• **WHAT TO DO**:
- a) Answer these from the post on chainplates:
(i) What kind of chainplate broke on the father's boat?
(ii) What kept the mast up on the father's boat after the break?
(iii) How thick are the chain plates on the writer's own boat?
- b) In the post on chainplates, print everything from "Certainly crevice corrosion" down to "on the rig.", word for word.

• **SUPPLIED TEXT**:
◇ ◇ ◇ ◇ ◇

I'm a latecomer to this thread and am quite amazed at all the sound and fury on what would seem to be a dry, technical subject.

Certainly crevice corrosion of chainplates is a real problem. I myself broke a cap shroud chainplate this year on my father's boat while hard on the wind in a stiff breeze, heeled over with a lot of stress on the rig.

But broken chainplates surely don't result in dismasting all that often -- how many boats have no redundant shrouds? My father's boat has a pretty simple rig with a single pair of spreaders, but the lowers kept the mast up. It was not that big a deal.

On my boat, I have three sets of spreaders with lowers and two sets of intermediates besides the cap shrouds, plus an inner forestay. The spreaders are swept back so even a broken backstay is not likely to result in a dismasting. Will I dye test my chain plates every 5 months? Hell, no. They are 30mm thick anyway and built up in a truss; I think it would take a few centuries for crevice corrosion to seriously weaken them.

◇ ◇ ◇ ◇ ◇

• **ENTRIES SUPPLIED**:

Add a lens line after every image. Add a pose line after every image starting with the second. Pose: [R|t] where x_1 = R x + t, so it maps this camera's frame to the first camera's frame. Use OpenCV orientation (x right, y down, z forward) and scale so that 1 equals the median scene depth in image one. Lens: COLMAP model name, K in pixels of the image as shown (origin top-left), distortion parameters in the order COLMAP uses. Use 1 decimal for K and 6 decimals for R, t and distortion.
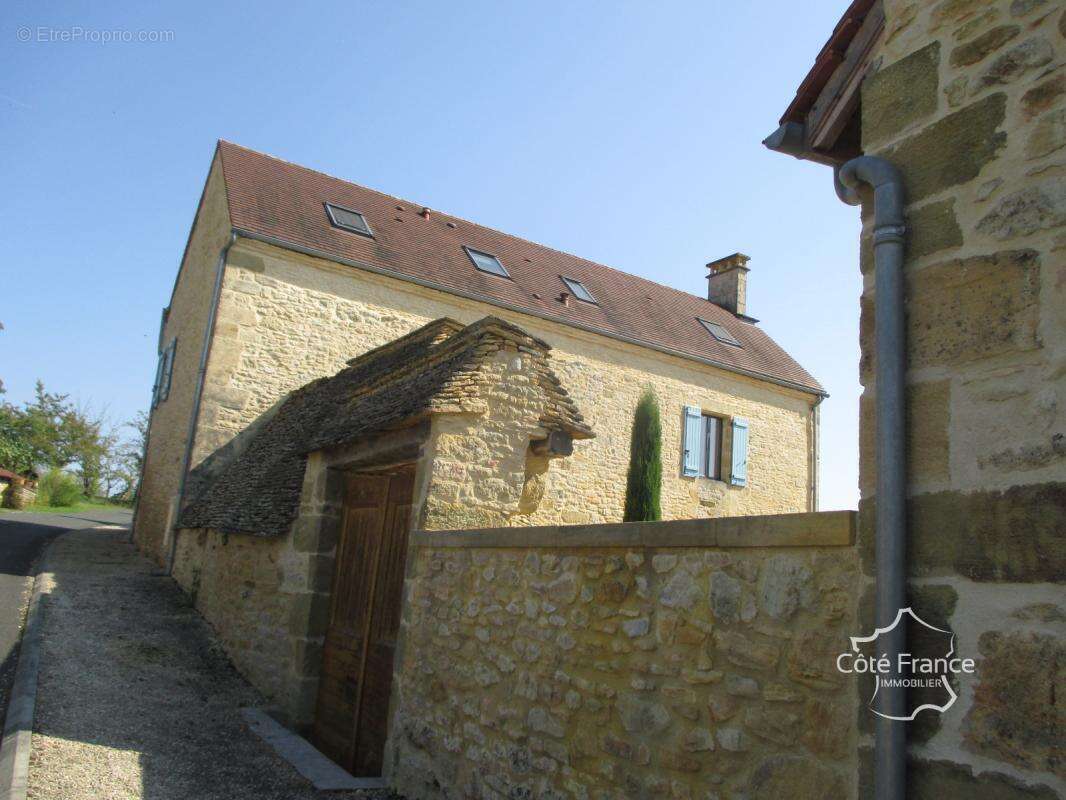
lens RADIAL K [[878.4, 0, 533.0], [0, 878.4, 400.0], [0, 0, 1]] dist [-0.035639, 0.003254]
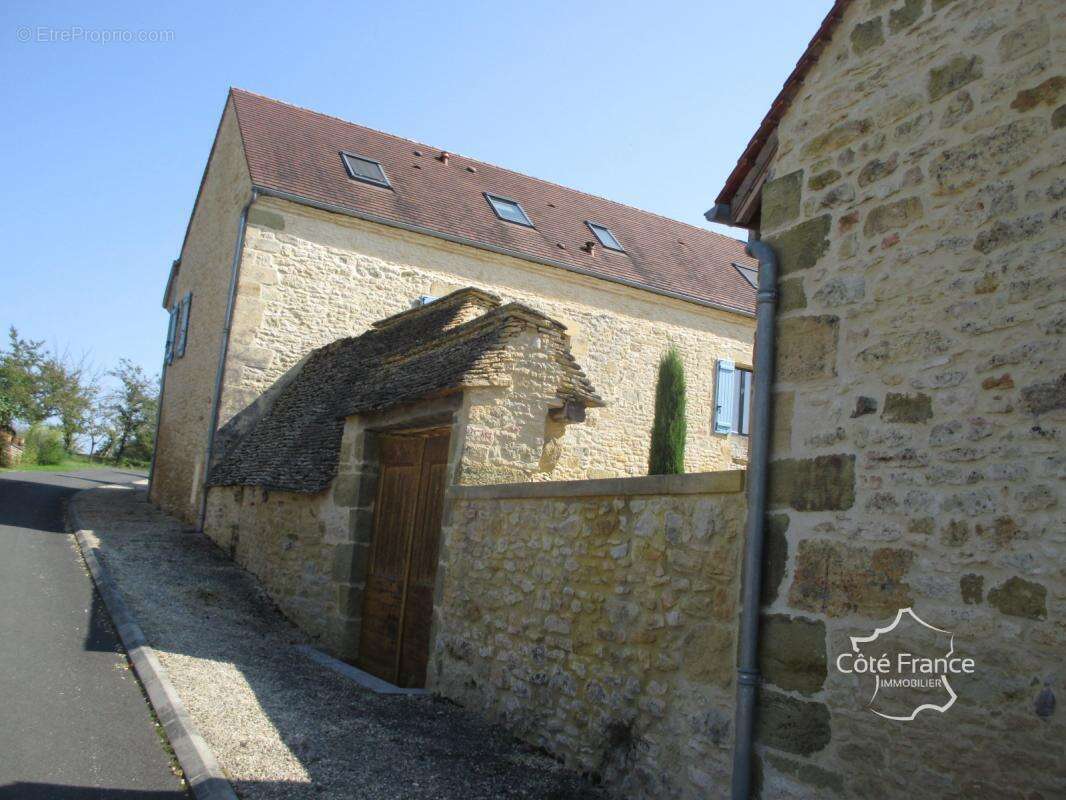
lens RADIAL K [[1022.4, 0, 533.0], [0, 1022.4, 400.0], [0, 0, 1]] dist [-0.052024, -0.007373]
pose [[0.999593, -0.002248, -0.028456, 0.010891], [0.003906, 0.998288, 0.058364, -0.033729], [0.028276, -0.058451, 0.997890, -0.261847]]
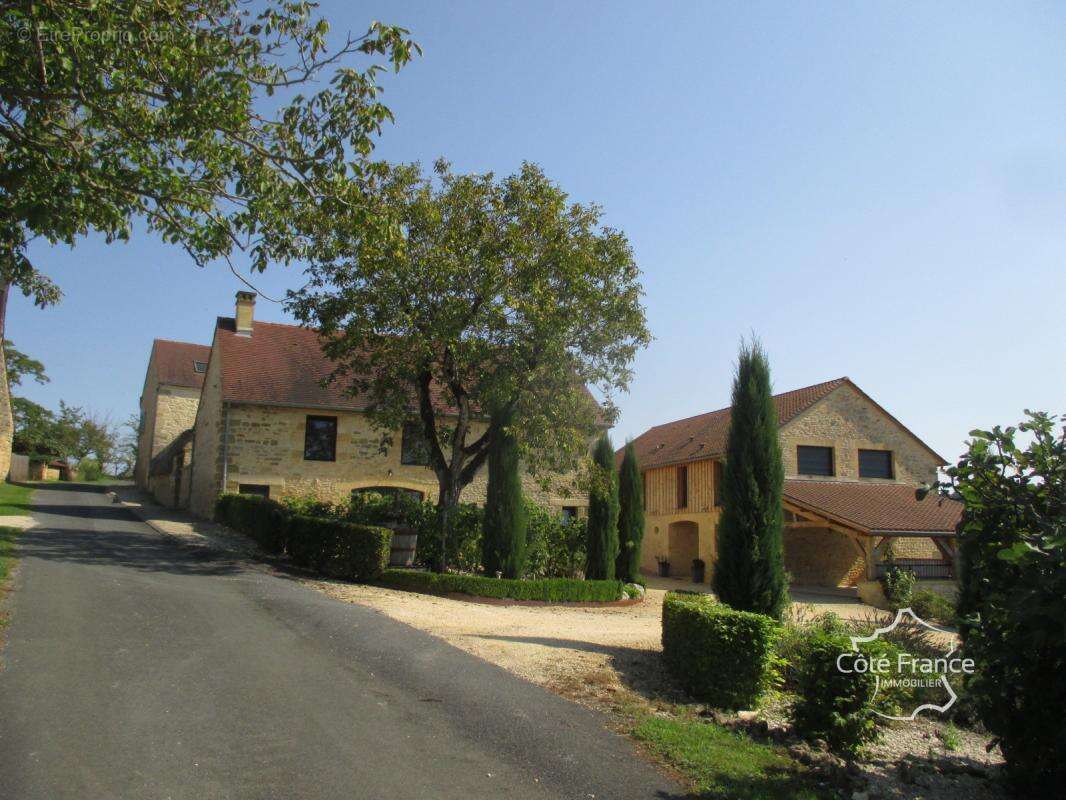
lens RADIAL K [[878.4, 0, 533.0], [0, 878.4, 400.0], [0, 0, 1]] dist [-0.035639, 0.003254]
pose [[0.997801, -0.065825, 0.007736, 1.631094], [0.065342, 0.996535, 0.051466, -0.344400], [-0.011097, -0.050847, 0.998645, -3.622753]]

◇ ◇ ◇ ◇ ◇

• **WRITTEN ANSWERS**:
- a)
(i) A cap shroud chainplate.
(ii) The lowers.
(iii) 30mm.

- b)
Certainly crevice corrosion of chainplates is a real problem. I myself broke a cap shroud chainplate this year on my father's boat while hard on the wind in a stiff breeze, heeled over with a lot of stress on the rig.